Combination drug therapy for ventricular arrhythmias
- PMID: 3058377
Combination drug therapy for ventricular arrhythmias
Abstract
The role of drug combinations for the treatment of patients with ventricular arrhythmias is reviewed. The use of single drugs to suppress ventricular arrhythmias is often unsatisfactory; a drug may be ineffective or cause intolerable adverse effects. Simultaneous use of antiarrhythmic agents with different but compatible electrophysiologic effects may control arrhythmias refractory to single-drug therapy. Patients may tolerate combination therapy fairly well because dosages in combination therapy are often lower than those employed when either drug is used alone.

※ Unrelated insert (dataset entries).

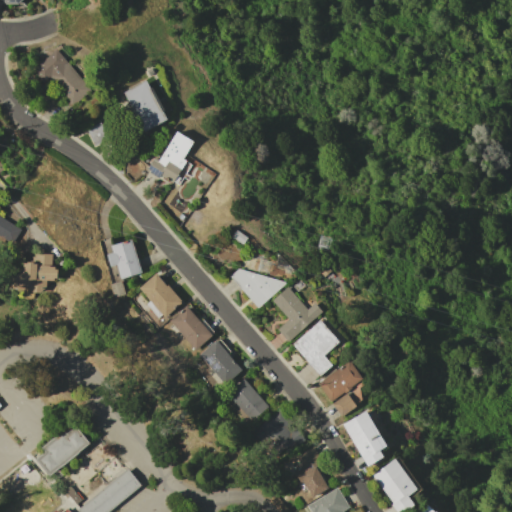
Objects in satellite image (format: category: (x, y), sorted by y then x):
building: (10, 1)
building: (13, 1)
building: (60, 77)
building: (62, 78)
building: (143, 105)
building: (144, 105)
building: (96, 133)
building: (97, 133)
building: (172, 159)
building: (170, 160)
road: (14, 203)
building: (8, 230)
building: (8, 230)
building: (239, 236)
power tower: (323, 242)
power tower: (322, 243)
building: (123, 258)
building: (123, 258)
power tower: (262, 266)
building: (34, 275)
building: (34, 276)
road: (203, 281)
building: (255, 285)
building: (117, 289)
building: (159, 296)
building: (294, 312)
building: (293, 313)
building: (190, 327)
building: (190, 328)
building: (316, 345)
building: (315, 346)
building: (220, 360)
building: (219, 361)
building: (341, 381)
building: (342, 388)
road: (92, 390)
building: (247, 399)
building: (247, 400)
building: (344, 404)
road: (18, 413)
building: (274, 430)
building: (276, 433)
building: (365, 436)
building: (364, 437)
building: (61, 449)
building: (61, 450)
road: (3, 459)
building: (308, 472)
building: (394, 485)
building: (395, 485)
road: (184, 490)
building: (111, 493)
building: (72, 494)
building: (111, 494)
road: (247, 499)
building: (329, 502)
building: (329, 502)
road: (157, 506)
building: (64, 509)
building: (428, 509)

Although comparison of drug trials is hampered by nonuniformity among study protocols, the data suggest that drug combinations can be effective in treating some patients. Pairs of drugs showing the most promise have been a class IA drug (procainamide, quinidine, or disopyramide) with a class IB drug (usually mexiletine), and a class IA drug with a beta blocker. Amiodarone should be combined with a class I drug only as a last resort. There is little evidence to support the simultaneous use of two class IA drugs. Selection of a drug combination should be guided by consideration of the patient's medical history, concurrent disease states, and risk of sudden cardiac death. The efficacy of combination therapy should be evaluated by electrophysiologic testing or ambulatory electrocardiography. Combination antiarrhythmic therapy should be reserved for patients in whom single-drug therapy has been ineffective or poorly tolerated. More studies are needed to further define the efficacy, safety, and role of drug combinations in the treatment of ventricular arrhythmias.